The Awful Truth
3.5 stars (out of 5)
Bluegrass has a rich lexicon of lyrics — many original, some adapted from other genres, and others liberated from British folk songs. The lyrics that are important to us might be a line, a couplet, a verse or chorus, perhaps a creative turn of phrase; we remember the words because they impact us in some manner — they are poignant, touch a nerve, or elicit a memory.
Some of our favorites would be instantly familiar- maybe “Nine pound hammer, it’s a little to heavy, for my size…” or “I drew a sabre through her, which was a bloody knife. I threw her in the river, which was a dreadful sight.” Others might be less familiar, but as powerful or memorable: “I shot him in Virginia and he died in Tennessee” or “I’m like a John Deere tractor in a half-acre field, trying to plough a furrow where the soil is made of steel.”
Well, get ready to add to the list of bluegrass lyrics that are, once heard, never forgotten: “Fatten up pig, fatten up now, don’t you be mistaken. Come a-hard frost, hog killin’ time, good sausage, ham, and bacon!”
The tune is “Hog Killin’ Time”, and it kicks off the strong album from Alberta’s Widow Maker; these veteran bluegrassers have delivered a tight, dynamic, and powerful listening experience.
Many Canadian bluegrass fans will be well familiar with the principals of Widow Maker. Banjoist Craig Korth and vocalist Julie Kerr have been mainstays of the Alberta bluegrass and acoustic scene for years, and Byron Myhre has fiddled as a member of various bands, most prominently with Korth in Jerusalem Ridge. Dale Ulan is less known nationally, and plays bass with Widow Maker.
For some, the least known member of Widow Maker is Will White. With a back-story that wouldn’t be believable should it occur in a mystery novel, White is a doctor who just happens to be a son of the South who followed love to settle in Calgary. Raised in North Carolina, Dr. Will comes to bluegrass naturally.
He writes and sings the majority of the songs on this debut recording, bringing to each his deft touch. Especially impressive is the way several songs, but none so strongly as “Silver and Gold, Diamonds and Pearls,” sound like they could have been pulled off a Red Allen album of forty years ago.

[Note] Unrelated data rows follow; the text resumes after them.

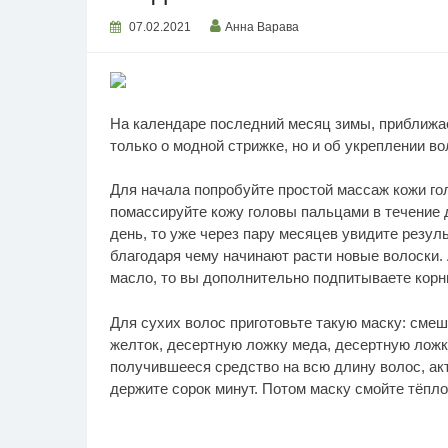
07.02.2021
Анна Варава
На календаре последний месяц зимы, приближает
только о модной стрижке, но и об укреплении во
Для начала попробуйте простой массаж кожи гол
помассируйте кожу головы пальцами в течение 
день, то уже через пару месяцев увидите резул
благодаря чему начинают расти новые волоски. 
масло, то вы дополни­тельно подпитываете корн
Для сухих волос приготовьте такую маску: смеш
желток, десертную ложку меда, десертную ложк
получившееся средство на всю длину волос, ак
держите сорок минут. Потом маску смойте тёпло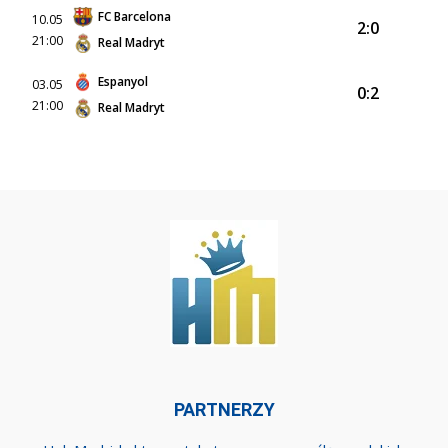
FC Barcelona
10.05
2:0
21:00
Real Madryt
Espanyol
03.05
0:2
21:00
Real Madryt
PARTNERZY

Whether it is on the slightly-frivolous “Get Up There Mule” or on more subtle numbers such as “She Should Know” or “Believe Me,” White’s approach to the song leaves nothing in reserve. His voice is distinctive and true, and while the band is most assuredly an ensemble, it is White’s vocal contributions that resonate most with this reviewer.

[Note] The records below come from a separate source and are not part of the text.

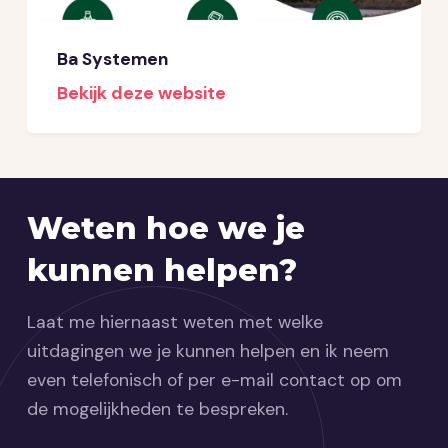
Ba Systemen
Bekijk deze website
Weten hoe we je
kunnen helpen?
Laat me hiernaast weten met welke
uitdagingen we je kunnen helpen en ik neem
even telefonisch of per e-mail contact op om
de mogelijkheden te bespreken.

Both the title track and “Deal Breaker Baby,” with their sixties pop/country crossover overtones, delicately picked guitar breaks, and warm vocals sound closer to a Billy Cowsill outtake than Bill Monroe’s bluegrass, but they are among the album’s many highlights; the songs are two of a number that feature White and Kerr harmonizing to memorable effect. The reverb-heavy “You’ve Mistaken Me” is another number that brings the late Cowsill to mind.

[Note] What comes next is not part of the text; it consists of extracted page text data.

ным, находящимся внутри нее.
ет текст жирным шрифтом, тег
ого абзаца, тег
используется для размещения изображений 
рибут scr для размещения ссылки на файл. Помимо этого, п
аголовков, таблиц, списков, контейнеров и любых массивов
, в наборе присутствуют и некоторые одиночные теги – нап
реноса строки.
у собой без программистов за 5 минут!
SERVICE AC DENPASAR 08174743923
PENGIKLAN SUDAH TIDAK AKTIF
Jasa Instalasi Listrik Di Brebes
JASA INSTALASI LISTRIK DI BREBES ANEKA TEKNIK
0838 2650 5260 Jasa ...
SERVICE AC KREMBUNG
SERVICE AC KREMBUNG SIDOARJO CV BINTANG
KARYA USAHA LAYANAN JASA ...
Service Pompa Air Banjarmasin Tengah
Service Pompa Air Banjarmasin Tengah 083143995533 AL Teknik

Myhre’s sizzling fiddle playing is prominent on nearly every number, but never overwhelms the vocal space shared by White and Kerr. Instead, Myhre fiddles like Bill Anderson sang thirty-five years ago- effortlessly.
Korth can ring tones from a banjo like no one else in Alberta, and his work is positively featured throughout the recording. Picking out individual banjo highlights is pure folly, but 5-string enthusiasts are advised to check out “Water’s Rising,” “One More Cup of Coffee,” and “Just One More Drink.” Beyond this, Korth has worked to become one of the area’s finest acoustic guitar players, and he does the heavy lifting in that regard on all parts of this album. Meanwhile, White’s slide guitar on “Water’s Rising” is quite unlike anything I’ve heard recently.
Listeners are advised that the album pushes at the edges of bluegrass with a bit of swing influence apparent, as well as the previously mentioned country-pop reverberations. It is a challenging album, one that rewards listeners who take the time to allow the unfamiliar to become comfortable.
One will leave The Awful Truth humming half a dozen melodies, and these will linger until the next opportunity for a listen occurs.